Ada hubungan ketiga antara manusia dan hukum, yaitu tentang ketidaktaatan pada ancamannya, yang tumbuh ke arah penyusunan hukum kriminal; yang pada dasarnya tidak merupakan suatu jenis hukum yang berbeda seperti halnya sanksi di belakang semua hukum lainnya.

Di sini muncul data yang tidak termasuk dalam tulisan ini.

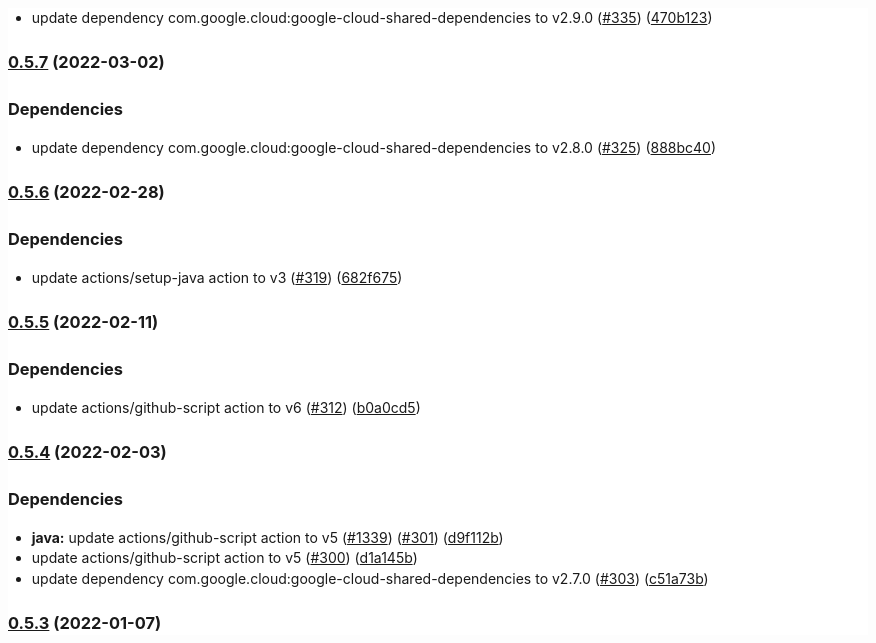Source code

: * update dependency com.google.cloud:google-cloud-shared-dependencies to v2.9.0 ([#335](https://github.com/googleapis/java-area120-tables/issues/335)) ([470b123](https://github.com/googleapis/java-area120-tables/commit/470b12331c692ef43d27ef7498475d779ce3cfb5))

### [0.5.7](https://github.com/googleapis/java-area120-tables/compare/v0.5.6...v0.5.7) (2022-03-02)


### Dependencies

* update dependency com.google.cloud:google-cloud-shared-dependencies to v2.8.0 ([#325](https://github.com/googleapis/java-area120-tables/issues/325)) ([888bc40](https://github.com/googleapis/java-area120-tables/commit/888bc4055a4e7c3e73974a8daa7dc2d5e69beec3))

### [0.5.6](https://github.com/googleapis/java-area120-tables/compare/v0.5.5...v0.5.6) (2022-02-28)


### Dependencies

* update actions/setup-java action to v3 ([#319](https://github.com/googleapis/java-area120-tables/issues/319)) ([682f675](https://github.com/googleapis/java-area120-tables/commit/682f675e578ac2eb89d34e66ae929750709b75d8))

### [0.5.5](https://github.com/googleapis/java-area120-tables/compare/v0.5.4...v0.5.5) (2022-02-11)


### Dependencies

* update actions/github-script action to v6 ([#312](https://github.com/googleapis/java-area120-tables/issues/312)) ([b0a0cd5](https://github.com/googleapis/java-area120-tables/commit/b0a0cd553ed151ecf1ba8f5781380fa583d2625b))

### [0.5.4](https://github.com/googleapis/java-area120-tables/compare/v0.5.3...v0.5.4) (2022-02-03)


### Dependencies

* **java:** update actions/github-script action to v5 ([#1339](https://github.com/googleapis/java-area120-tables/issues/1339)) ([#301](https://github.com/googleapis/java-area120-tables/issues/301)) ([d9f112b](https://github.com/googleapis/java-area120-tables/commit/d9f112bcd4ac57cb5c1270915b227efc9d62d46a))
* update actions/github-script action to v5 ([#300](https://github.com/googleapis/java-area120-tables/issues/300)) ([d1a145b](https://github.com/googleapis/java-area120-tables/commit/d1a145ba561a1672a1ea19435bcecc6720de2052))
* update dependency com.google.cloud:google-cloud-shared-dependencies to v2.7.0 ([#303](https://github.com/googleapis/java-area120-tables/issues/303)) ([c51a73b](https://github.com/googleapis/java-area120-tables/commit/c51a73b97614fb64b0a4d81d555db0d061c86c0b))

### [0.5.3](https://www.github.com/googleapis/java-area120-tables/compare/v0.5.2...v0.5.3) (2022-01-07)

Pada ketiga macam hukum ini harus dipadukan dengan hukum yang keempat, yang paling penting di antara semuanya dan yang tidak terukur pada kuningan atau marmer, tetapi dalam hati para warga negara. Inilah yang membuat undang-undang menjadi benar bagi negara. Kekuaasaannya semakin meningkat dengan kian bertambahnya waktu dan bila semua hukum menjadi lemah, bahkan mati. Inilah yang akan menghidupkannya kembali atau menyediakan tempatnya. Hal ini dimaksudkan untuk menjaga semangat yang sebenarnya di kalangan rakyat dari institusi mereka, dan tanpa terasa menggantikan kekuatan kebiasaan dengan otoritas. Saya membicarakan tentang tatakrama dan sopan santun kebiasaan dan lebih dari keseumuanya yakni: opini. Cara inilah yang tidak diketahui oleh para pemikir politik kita, tetapi padanyalah tergantung keberhasilan segala hal. Kepada merekalah pembuat undang-undang yang mulai mengarahkan perhatiannya yang tersembunyi, meskipun ia membatasi perhatiannya pada hukum tertentu, hanya garis lengkungannya, sementara tatakrama dan moral lebih lambat membentuknya hingga akhirnya akan menjadi batu kunci yang tidak tergoyahkan.
Dengan perbedaan kelas dari hukum ini, politik yang menyusun bentuk pemerintah adalah satu-satunya yang berhubungan dengan subyek saya.